Песни в пустоту
Шрифт:
Андрей Машнин
С Олькой мы познакомились у меня на квартирнике, в 90-м году. Была такая знаменитая квартира Филаретовых, прямо на Невском. Там играли все и всегда, включая Летова, на которого приходили сотни человек. Причем хозяева были совершенно благообразные интеллигентные люди, квартира такая антикварная, папа сам все делал; заходишь – будто в салон какой-то попадаешь. И на этом фоне сидит Летов с гитарой, 300 человек в одной комнате, со стен вода течет, с потолка капает – при этом все цело и расходятся потом все чинно, по одному. Ну вот, и я там играл – а меня вообще никто не знал, я из котельной не вылезал. И пришел Фирсов с целой толпой девок. Познакомились, там Ольга была, я ей как-то понравился.

▬▬▬▬▬▬

# [ВЫПОЛНИТЕ ЗАДАНИЯ]
**a)** Ответьте на вопросы по отрывку о квартирнике:
(i) В каком году рассказчик познакомился с Олькой?
(ii) На какой улице находилась квартира Филаретовых?
(iii) С кем пришёл Фирсов?
**b)** Верните без изменений часть отрывка о квартирнике, которая начинается со слов «Песни в пустоту» и заканчивается словами «ей как-то понравился.».
**c)** Продолжите отрывок о квартирнике, начав сразу после его последнего предложения.
Приведённый далее материал никак не связан с отрывком о квартирнике.

▬▬▬▬▬▬

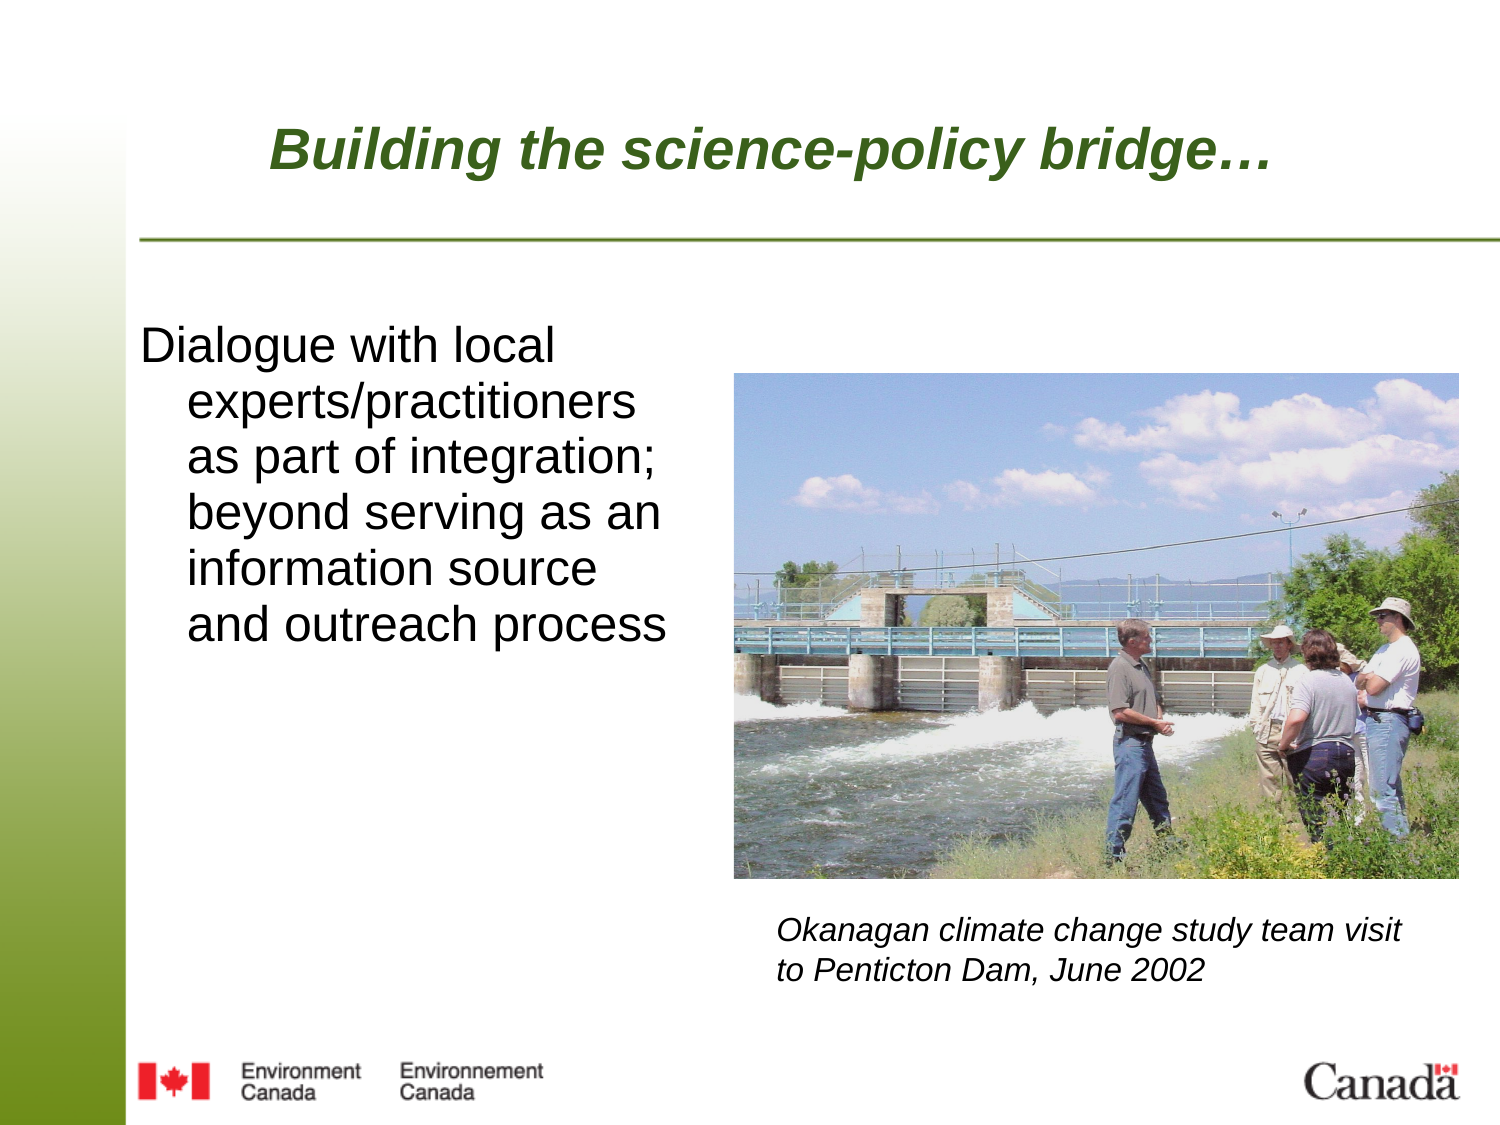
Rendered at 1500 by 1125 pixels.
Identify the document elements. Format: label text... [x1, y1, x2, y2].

picture [0, 0, 1500, 1125]
text_box Okanagan climate change study team visit to Penticton Dam, June 2002 [761, 900, 1436, 996]
title Building the science-policy bridge… [135, 66, 1411, 232]
list Dialogue with local experts/practitioners as part of integration; beyond serving as an information source and outreach process [125, 309, 691, 1024]
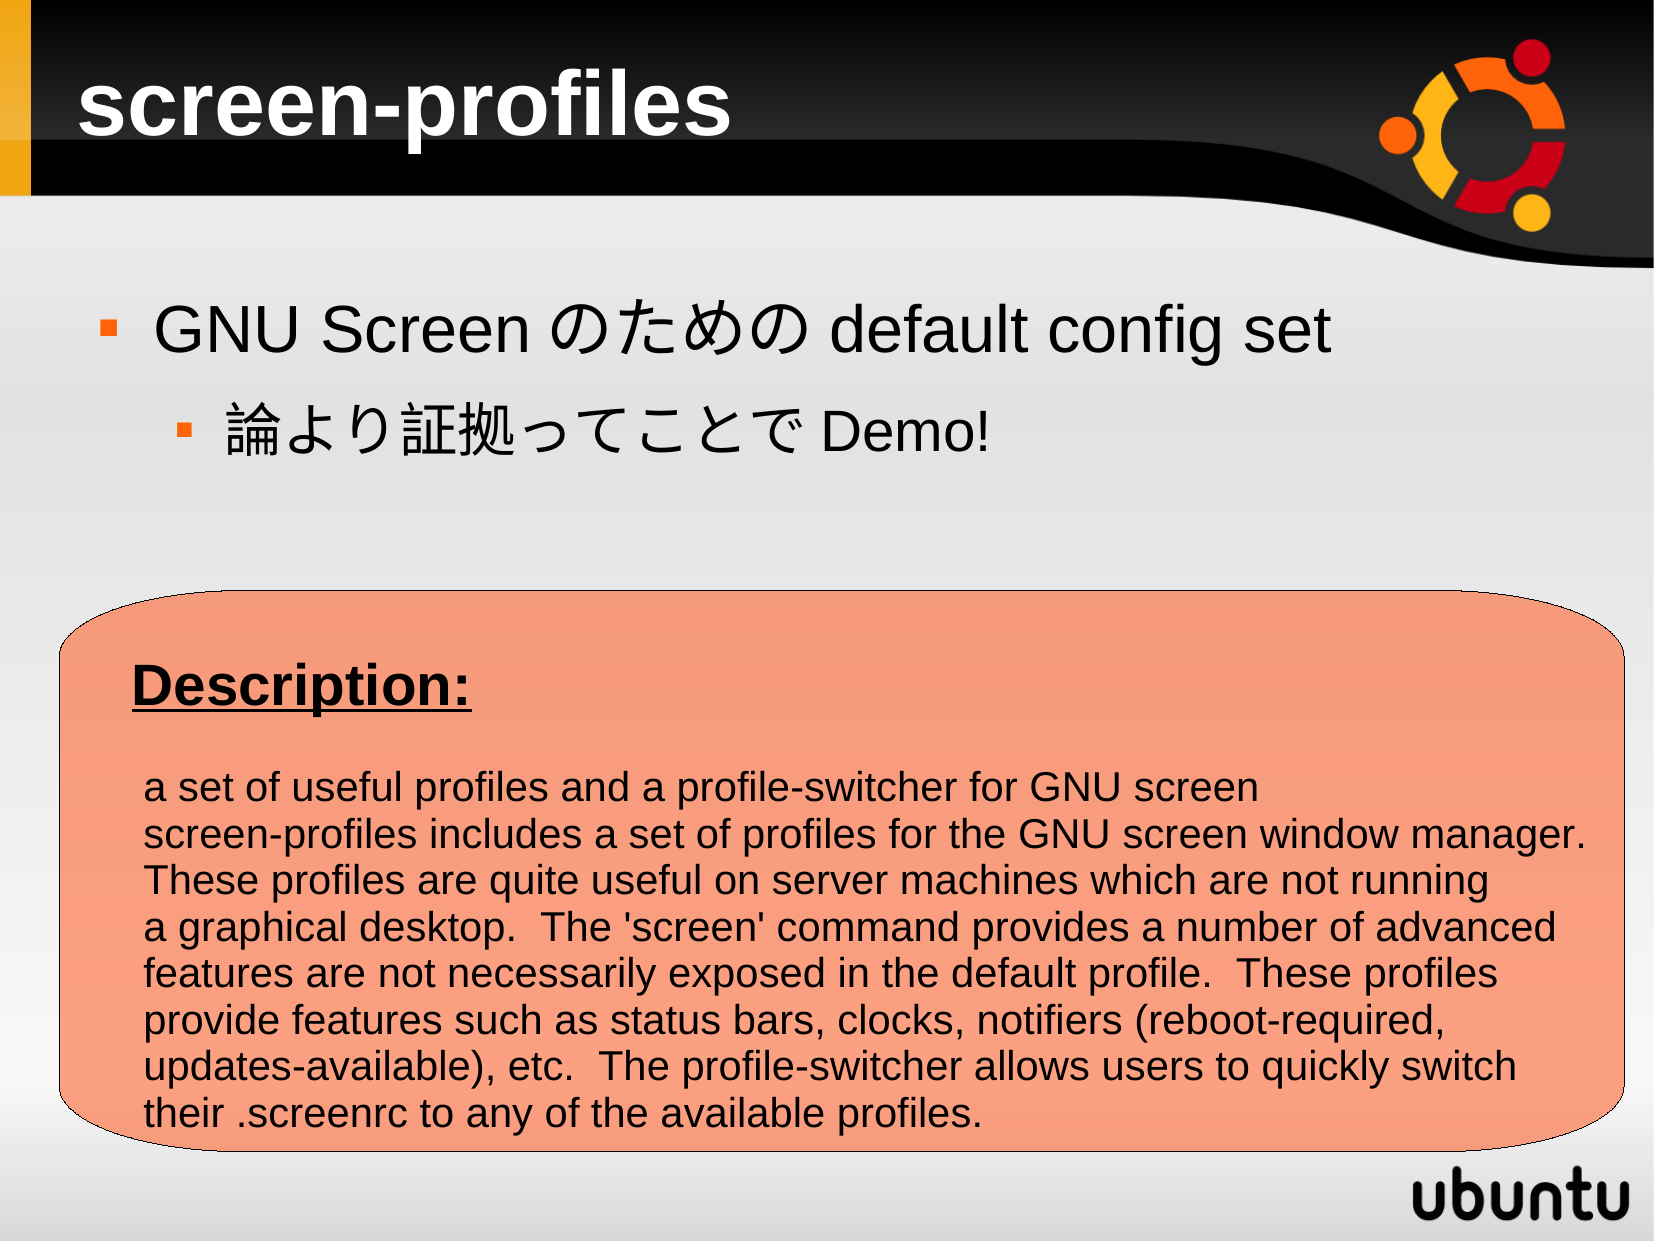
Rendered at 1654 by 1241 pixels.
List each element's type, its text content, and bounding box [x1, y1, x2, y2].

text_box Description: a set of useful profiles and a profile-switcher for GNU screen screen-profiles includes a set of profiles for the GNU screen window manager. These profiles are quite useful on server machines which are not running a graphical desktop. The 'screen' command provides a number of advanced features are not necessarily exposed in the default profile. These profiles provide features such as status bars, clocks, notifiers (reboot-required, updates-available), etc. The profile-switcher allows users to quickly switch their .screenrc to any of the available profiles. [59, 590, 1625, 1152]
list GNU Screenのためのdefault config set 論より証拠ってことでDemo! [82, 290, 1571, 624]
picture [0, 0, 1654, 1241]
title screen-profiles [76, 0, 1565, 208]
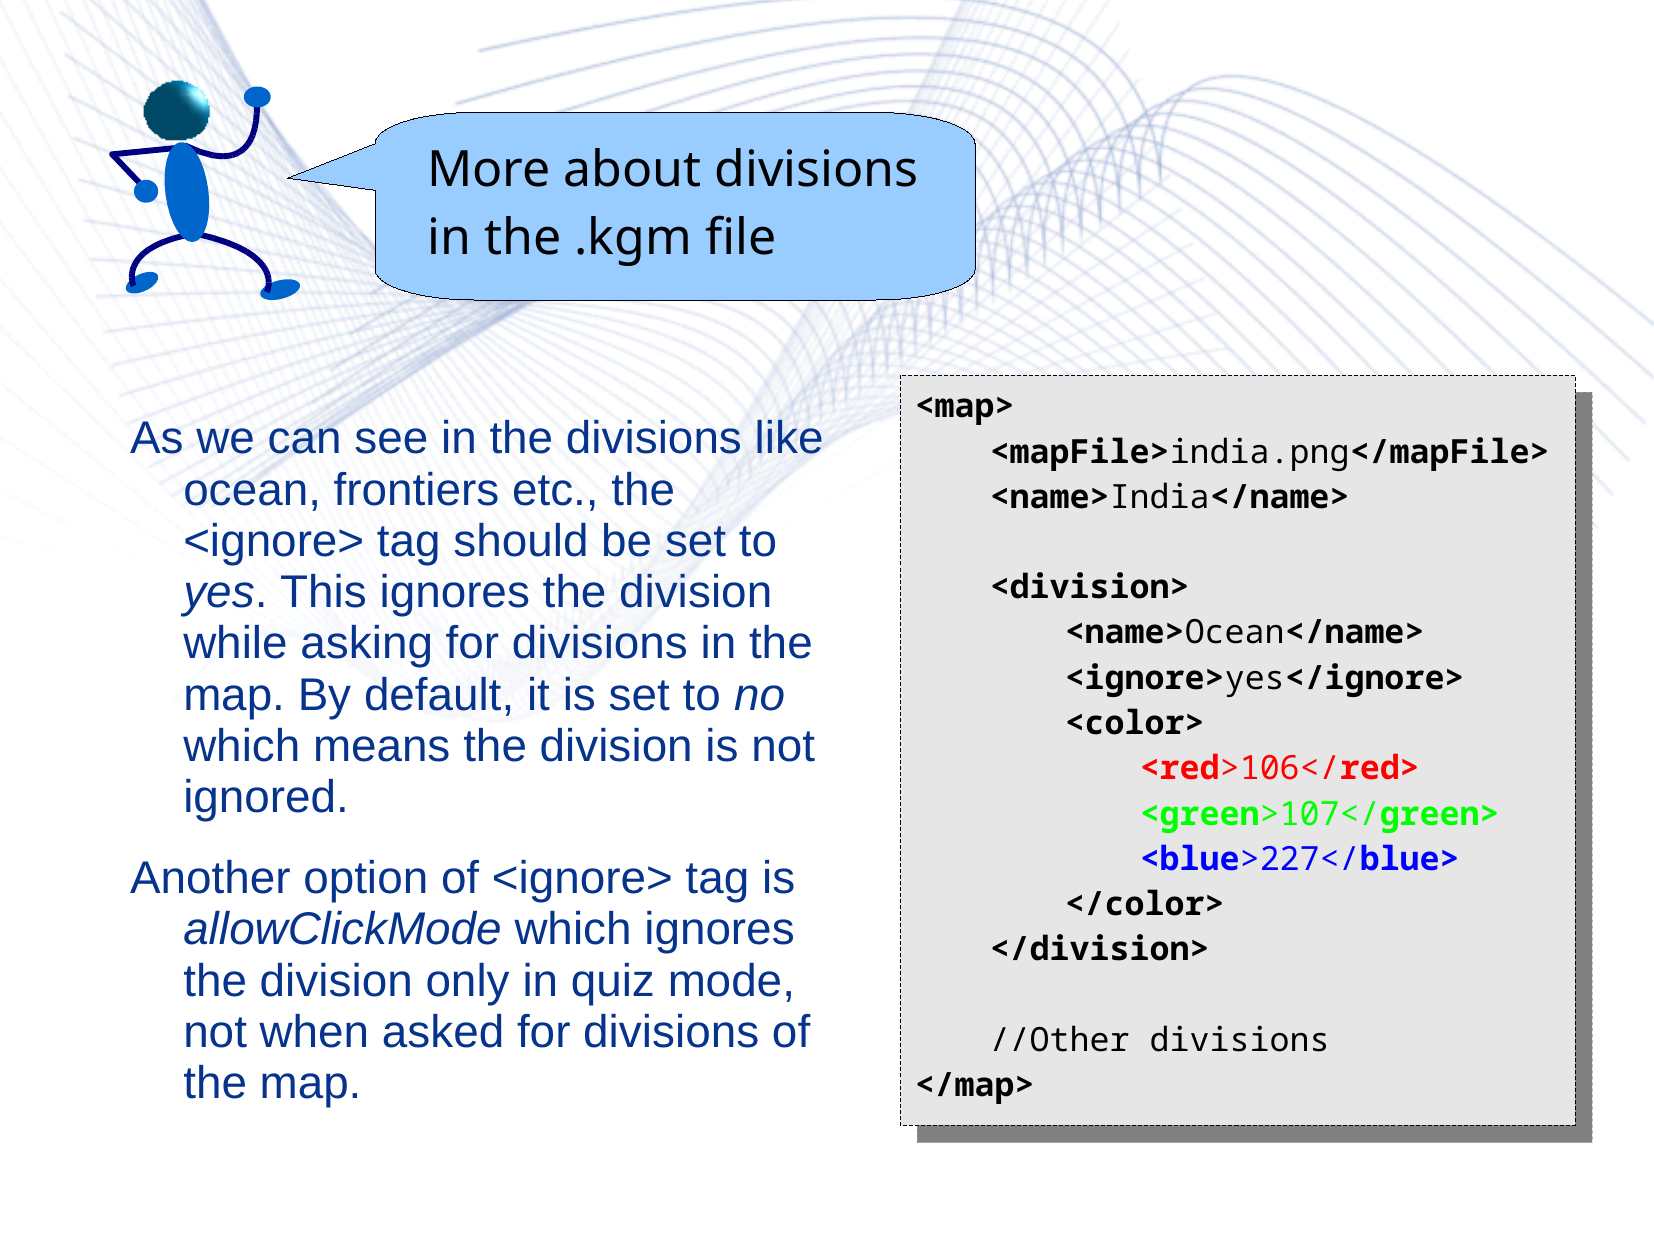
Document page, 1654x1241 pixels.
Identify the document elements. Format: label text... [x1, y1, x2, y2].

text_box <map> <mapFile>india.png</mapFile> <name>India</name> <division> <name>Ocean</name> <ignore>yes</ignore> <color> <red>106</red> <green>107</green> <blue>227</blue> </color> </division> //Other divisions </map> [900, 375, 1576, 1126]
text_box [301, 112, 969, 301]
text_box More about divisions in the .kgm file [412, 125, 976, 280]
list As we can see in the divisions like ocean, frontiers etc., the <ignore> tag should be set to yes. This ignores the division while asking for divisions in the map. By default, it is set to no which means the division is not ignored. Another option of <ignore> tag is allowClickMode which ignores the division only in quiz mode, not when asked for divisions of the map. [112, 412, 826, 1199]
picture [0, 0, 1654, 1241]
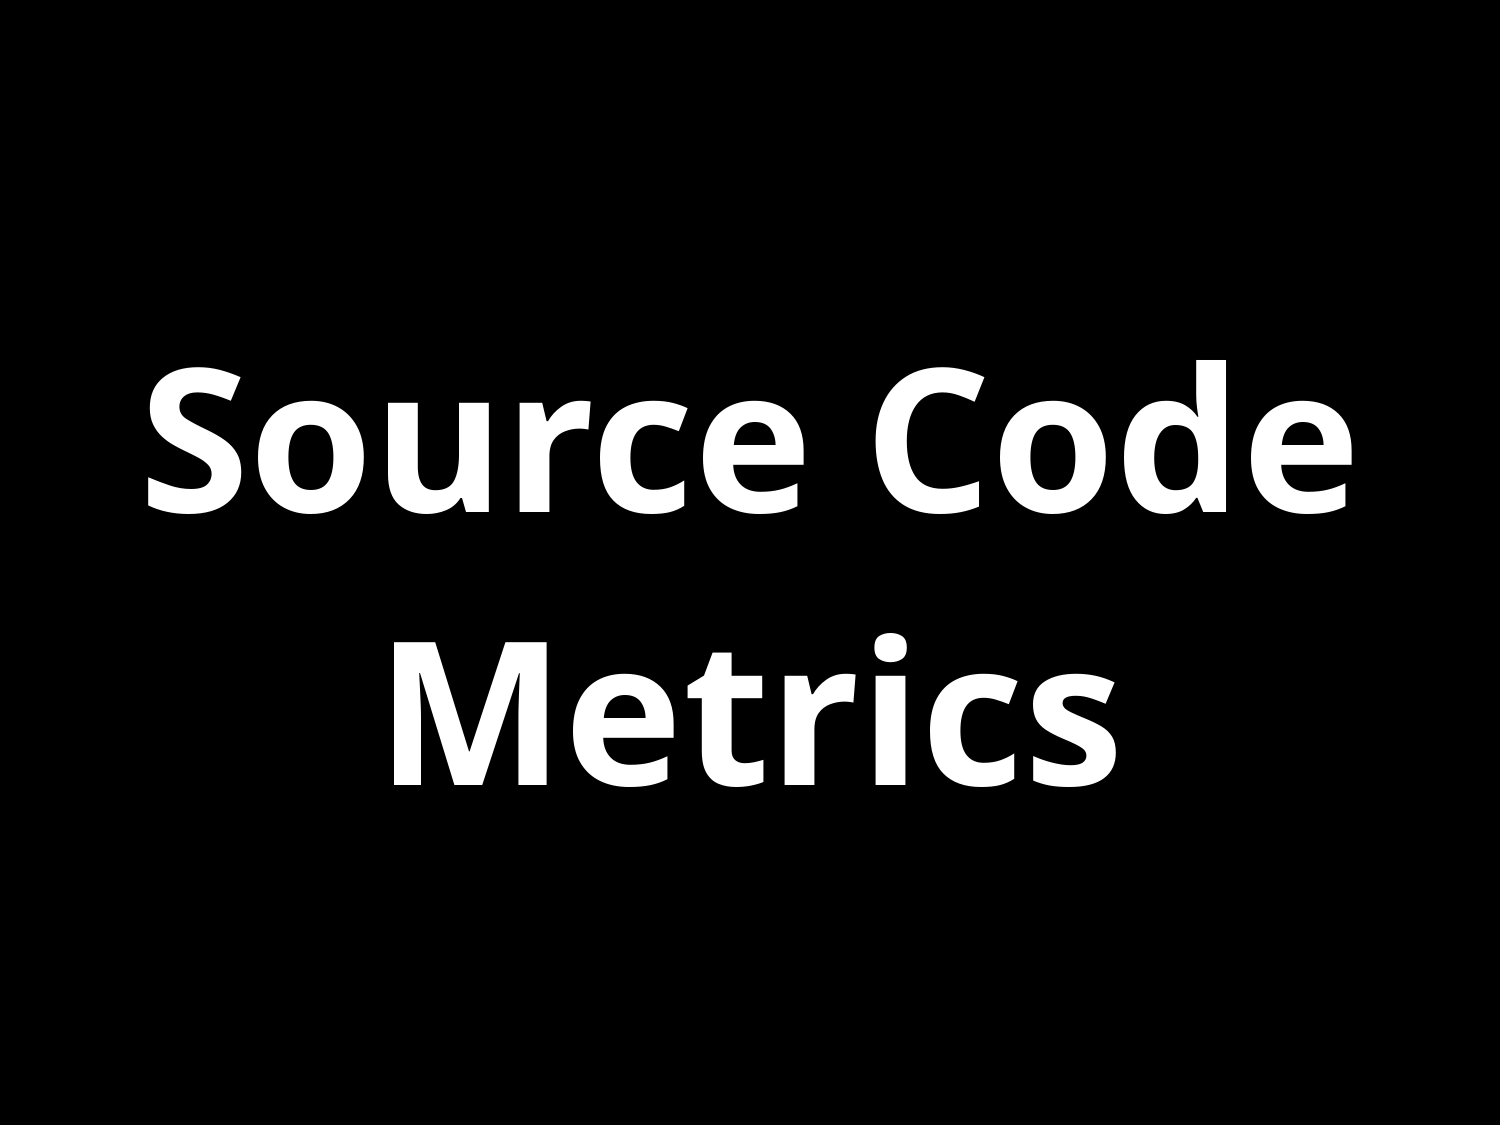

▬▬▬▬▬▬

# [ОТВЕТЫ]
**a)**
(i) В 90-м году.
(ii) На Невском.
(iii) С целой толпой девок.

**b)**
Песни в пустоту
Шрифт:
Андрей Машнин
С Олькой мы познакомились у меня на квартирнике, в 90-м году. Была такая знаменитая квартира Филаретовых, прямо на Невском. Там играли все и всегда, включая Летова, на которого приходили сотни человек. Причем хозяева были совершенно благообразные интеллигентные люди, квартира такая антикварная, папа сам все делал; заходишь – будто в салон какой-то попадаешь. И на этом фоне сидит Летов с гитарой, 300 человек в одной комнате, со стен вода течет, с потолка капает – при этом все цело и расходятся потом все чинно, по одному. Ну вот, и я там играл – а меня вообще никто не знал, я из котельной не вылезал. И пришел Фирсов с целой толпой девок. Познакомились, там Ольга была, я ей как-то понравился.

**c)**
Наталья Чумакова
Все, кто работал в “Камчатке”, относились к ее истории
Андрей Машнин
Когда я попал в “Камчатку”, я совершенно не знал, что в жизни делать. Понимал, что на стройке мне не место. Но что делать? В другой институт идти? Я пошел, поступил на филфак между делом. Причем думал, что мне туда не поступить, а в итоге так легко поступил, что, когда дело дошло до учебы, даже ходить не стал. И тут вдруг эта котельная. Ну и естественно, меня вообще всего перевернуло. Понятно, что это была для всех временная работа. Как только появлялась возможность ее бросить, народ оттуда сваливал. И правильно делал, потому что работа была супервредная, не соответствовала вообще никаким нормам: потолки низкие, ты этим говном, которое из котла идет, дышишь круглые сутки. Это работа для гопников. Которые там и были, пока к начальству не пришел Толик и не сказал – давайте, мол, наберу своих людей, буду за все отвечать, горячая вода и батареи горячие у вас всегда будут. И набрал – Фирсова, Цоя, Башлачева. Работяги, конечно, все те еще, но Толик всех контролировал. И место быстро раскрутилось, все стали хотеть туда попасть – а я-то вообще, не я туда напросился, а меня туда позвали. И никаким я поэтом не был, это Толик решил, что я перспективный мальчик.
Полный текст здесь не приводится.